# Toronto-area little one



## stephie (May 17, 2006)

I have a sweet little pigeon that I've been feeding for the past four days, 
and am planning on raising till he (or she?) is all grown up.

I haven't totally decided against keeping it (cos i'm SO in love!), but if 
there's anyone with a nice home with other pigeons where it could be happy, 
it could be better off having a family and a social life of sorts.

This picture was taken a few days ago, it has way more feathery-spikes now
and looks pretty different, but at least you can see the sweet face! (and the
food all over the sweet face haha)










Let me know if you or anyone you know might have a nice place for my
adorable baby to live!


----------



## Reti (Jul 20, 2003)

This is an absolutely adorable baby.
Thank you so much for raising this little one. If you don't find a good home for him/her maybe you would like to keep him. We have many members with only one pigeon and they do great, they bond to their humans and are very happy this way.
Feel free to ask any questions you might have in raising this little one.

Reti


----------



## naturegirl (Nov 7, 2005)

You know Reti is correct! They make beautiful pet birds and Wonderful companions. Smart as oh heck too. Your baby looks about the same age as mine was when I found her and she is now 11 years old. Out of 5 others she is my favorite and the only one that doesn't make a huge mess all over. Remember too as she sees you she thinks you are Momma and will become very bonded to you. I hope you reconsider but if you don't I hope she/he finds a wonderful home. 

Cindy


----------



## christina11 (Jan 20, 2006)

What a sweet little angel so cute and chubby. 

Nice of you to take care of her/him its a nice pigeon maybe you should keep it there great pets.

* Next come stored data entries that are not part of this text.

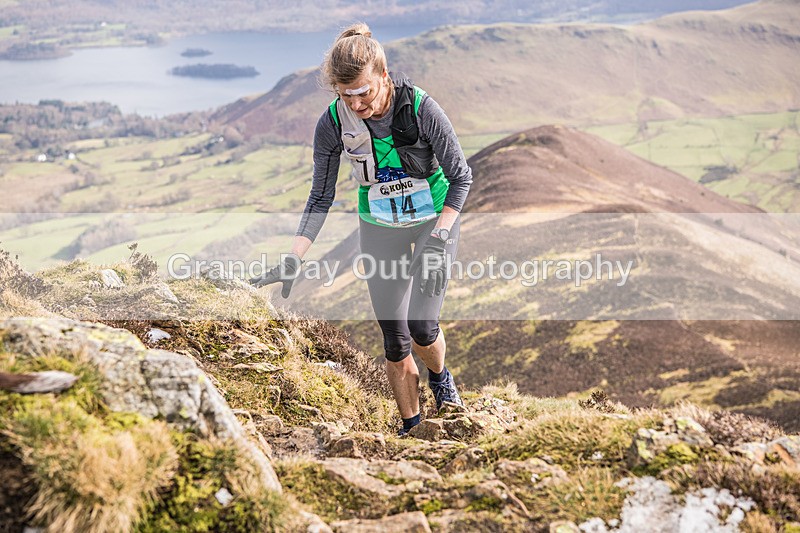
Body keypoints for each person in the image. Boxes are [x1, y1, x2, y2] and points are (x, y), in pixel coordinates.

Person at [250, 22, 473, 436]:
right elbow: (320, 196)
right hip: (380, 224)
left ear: (383, 77)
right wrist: (293, 258)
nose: (356, 103)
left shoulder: (422, 109)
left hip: (432, 221)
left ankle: (441, 378)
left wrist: (441, 237)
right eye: (345, 94)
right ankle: (411, 426)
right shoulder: (332, 123)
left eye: (364, 92)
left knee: (423, 328)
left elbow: (461, 178)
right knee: (395, 338)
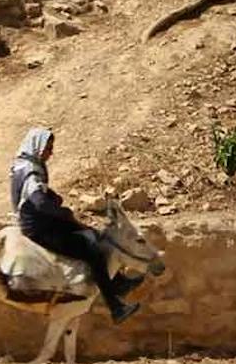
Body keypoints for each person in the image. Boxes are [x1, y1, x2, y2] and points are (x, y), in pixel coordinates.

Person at [9, 126, 141, 323]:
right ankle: (115, 306)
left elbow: (35, 196)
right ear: (37, 146)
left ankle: (119, 283)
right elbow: (39, 201)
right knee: (92, 252)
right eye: (48, 148)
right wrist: (63, 214)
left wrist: (56, 201)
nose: (50, 153)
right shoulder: (31, 171)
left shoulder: (23, 165)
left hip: (41, 221)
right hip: (39, 227)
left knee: (95, 235)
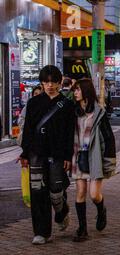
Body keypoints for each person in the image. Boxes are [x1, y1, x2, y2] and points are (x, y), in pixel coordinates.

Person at [18, 65, 76, 245]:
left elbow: (69, 133)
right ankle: (41, 232)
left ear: (59, 83)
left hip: (57, 154)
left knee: (55, 191)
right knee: (37, 192)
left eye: (53, 82)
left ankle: (62, 211)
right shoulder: (34, 103)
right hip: (36, 153)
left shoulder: (66, 105)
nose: (49, 85)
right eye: (46, 82)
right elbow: (27, 129)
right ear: (42, 83)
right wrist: (25, 153)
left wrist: (68, 156)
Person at [71, 79, 116, 242]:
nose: (75, 93)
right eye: (74, 90)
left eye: (77, 90)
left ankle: (101, 209)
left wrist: (109, 161)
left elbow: (109, 138)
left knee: (94, 194)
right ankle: (82, 229)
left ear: (86, 91)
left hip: (95, 156)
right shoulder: (73, 112)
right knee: (80, 191)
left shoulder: (99, 113)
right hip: (78, 155)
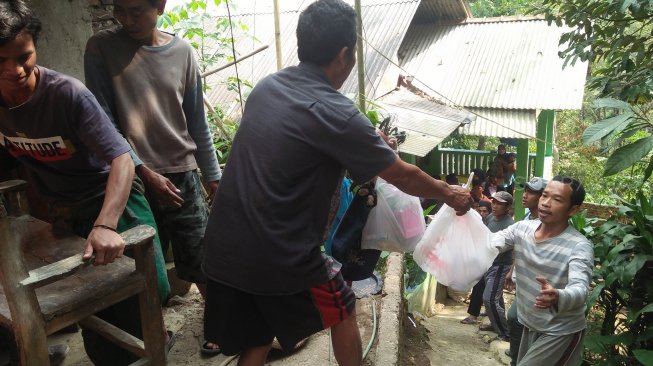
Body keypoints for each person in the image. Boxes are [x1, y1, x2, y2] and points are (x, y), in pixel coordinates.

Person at [200, 1, 473, 365]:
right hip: (280, 253)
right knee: (342, 307)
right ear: (345, 53)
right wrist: (450, 193)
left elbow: (298, 149)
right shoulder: (339, 113)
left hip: (223, 246)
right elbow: (402, 175)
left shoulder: (268, 87)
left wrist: (365, 144)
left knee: (259, 330)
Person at [0, 1, 172, 364]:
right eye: (0, 62)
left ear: (35, 46)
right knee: (95, 316)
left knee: (142, 296)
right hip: (63, 210)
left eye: (24, 56)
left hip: (110, 199)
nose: (14, 71)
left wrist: (106, 223)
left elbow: (121, 159)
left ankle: (155, 343)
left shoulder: (67, 94)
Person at [84, 0, 222, 353]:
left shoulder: (183, 52)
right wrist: (143, 170)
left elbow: (197, 122)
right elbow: (104, 122)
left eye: (136, 10)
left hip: (183, 172)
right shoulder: (101, 47)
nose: (126, 19)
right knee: (144, 267)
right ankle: (155, 333)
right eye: (119, 9)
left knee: (202, 256)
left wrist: (213, 177)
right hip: (133, 179)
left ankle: (218, 322)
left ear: (159, 5)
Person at [493, 176, 592, 365]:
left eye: (557, 199)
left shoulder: (579, 246)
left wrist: (559, 296)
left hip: (560, 332)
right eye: (545, 196)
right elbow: (492, 242)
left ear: (573, 209)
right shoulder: (522, 229)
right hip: (531, 324)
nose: (546, 203)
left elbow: (581, 288)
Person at [504, 176, 547, 364]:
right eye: (525, 190)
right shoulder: (526, 217)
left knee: (515, 318)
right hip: (523, 280)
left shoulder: (547, 224)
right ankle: (517, 355)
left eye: (531, 192)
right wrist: (511, 271)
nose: (524, 195)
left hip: (538, 284)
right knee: (516, 319)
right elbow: (519, 247)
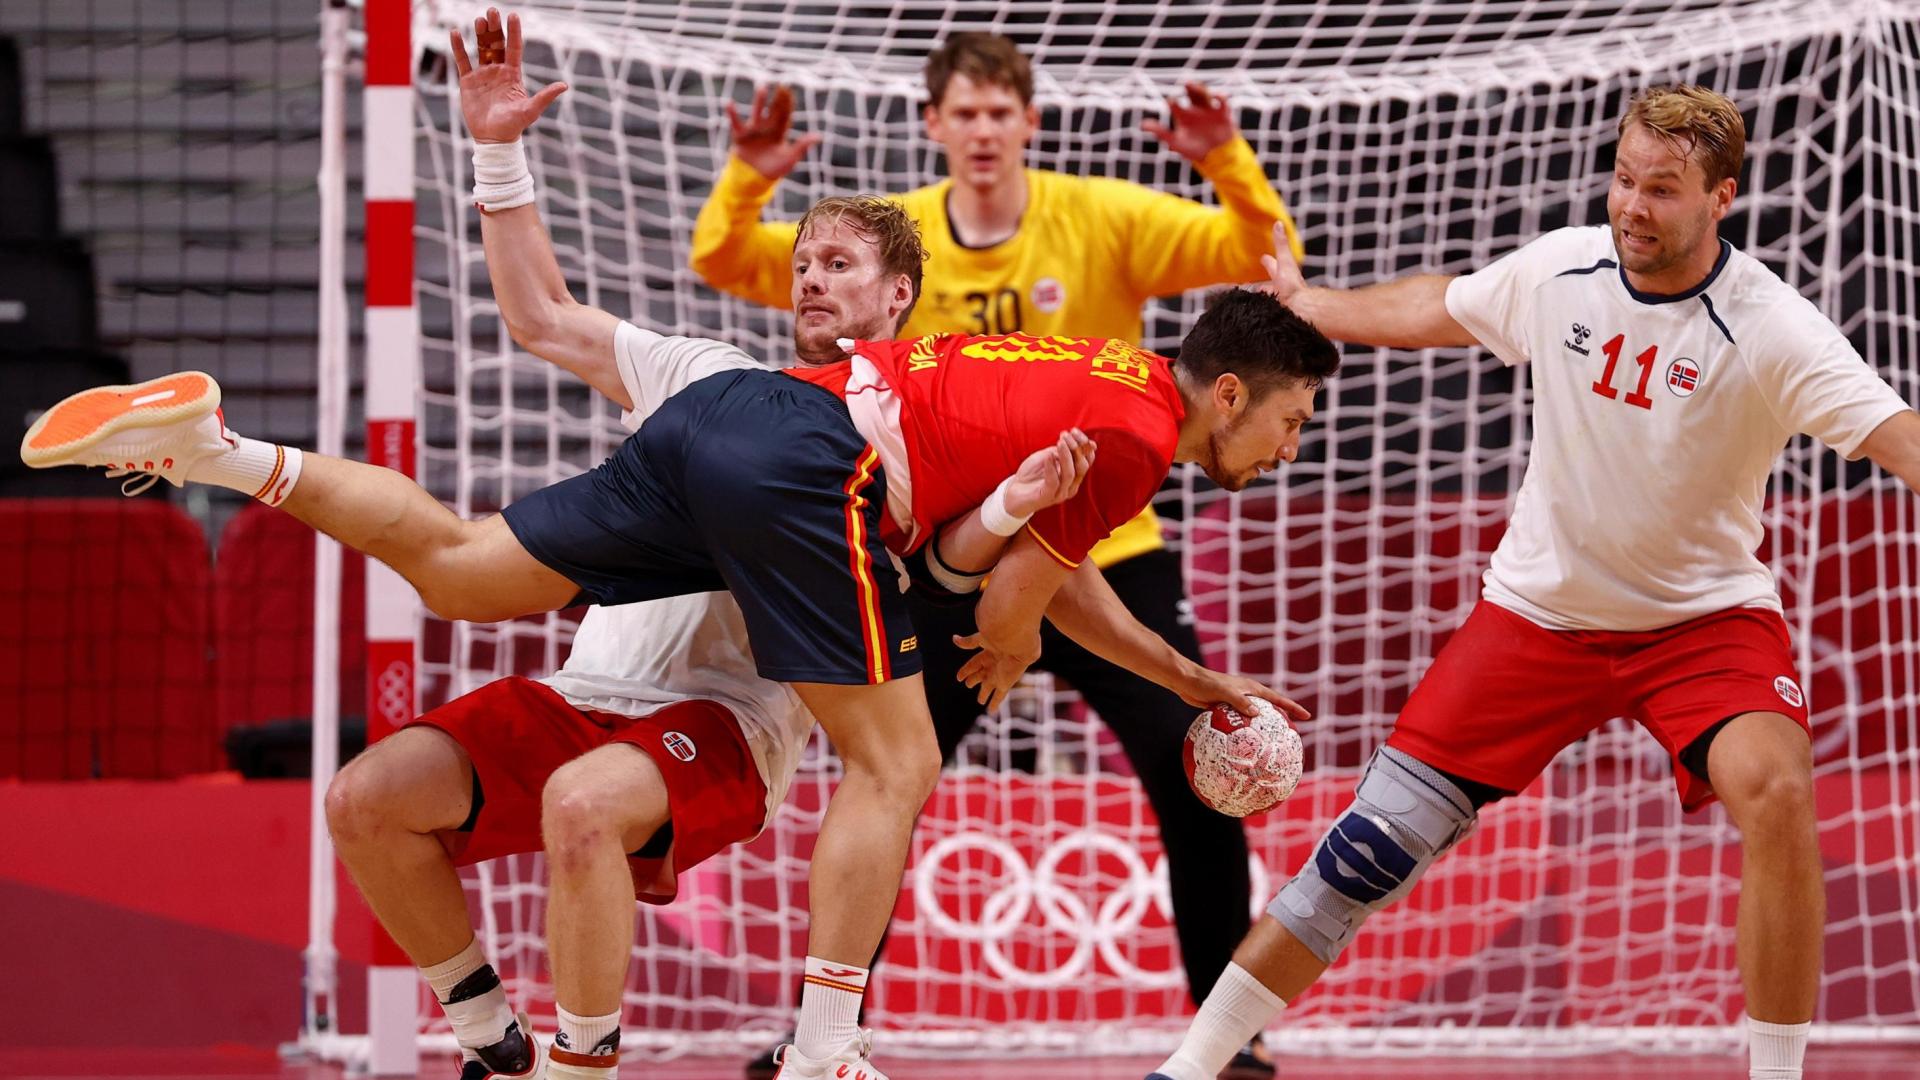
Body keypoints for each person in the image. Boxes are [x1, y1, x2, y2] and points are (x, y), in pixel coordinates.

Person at [18, 18, 1335, 1080]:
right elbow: (1015, 600)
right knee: (899, 757)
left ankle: (225, 456)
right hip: (805, 481)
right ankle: (824, 1053)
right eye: (1289, 423)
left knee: (464, 570)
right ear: (1232, 393)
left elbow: (1029, 574)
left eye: (838, 262)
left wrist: (1163, 674)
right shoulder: (1123, 429)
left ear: (892, 302)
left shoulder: (1038, 375)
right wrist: (1011, 644)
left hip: (734, 479)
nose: (1285, 450)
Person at [1145, 85, 1920, 1080]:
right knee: (1365, 854)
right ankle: (1189, 1068)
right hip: (1537, 618)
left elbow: (1899, 439)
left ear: (1723, 196)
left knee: (1774, 791)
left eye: (1665, 191)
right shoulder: (1564, 270)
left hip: (1702, 622)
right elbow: (1444, 302)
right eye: (1624, 179)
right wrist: (1314, 306)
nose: (1633, 206)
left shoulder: (1770, 328)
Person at [692, 34, 1305, 1076]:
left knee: (1191, 767)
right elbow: (726, 260)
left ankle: (1225, 1039)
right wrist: (748, 177)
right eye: (962, 114)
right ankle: (821, 1038)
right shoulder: (900, 234)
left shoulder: (1102, 215)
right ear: (934, 126)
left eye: (999, 113)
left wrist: (1225, 162)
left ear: (1029, 122)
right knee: (892, 774)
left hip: (1109, 554)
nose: (982, 132)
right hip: (959, 557)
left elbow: (1263, 260)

But if not there are many ppl who would give it a nice home I would but i think someone else would love to have a pigeon more than me.

Good luck.


----------



## stephie (May 17, 2006)

Just in case you didn't assume so already, thought I'd let everyone know Robin's gonna stay with me. I am so in love with this silly bird, and even though my boyfriend isn't crazy about birds as pets, I just couldn't send him away (the pij, not the boyfriend lol). We have so much fun exploring and snuggling together, I could never give him up now! Thanks to all of yall for teaching me so much and really helping me appreciate just how awesome these crazy birdies are! xoxoxo


----------



## Maggie-NC (Jun 22, 2005)

Stephi, I'm so glad you're keeping Robin. They just "worm" their way into our hearts. Keep us posted on Robin's progress.


----------



## BirdDogg10 (Aug 23, 2005)

I like the name Robin. I have a Beagle mix character named Robin too! Well one thing's for sure you'll have a friend to bond with take it from me and Bentley, the pug puppy who lives with us. He showers me with kisses!


----------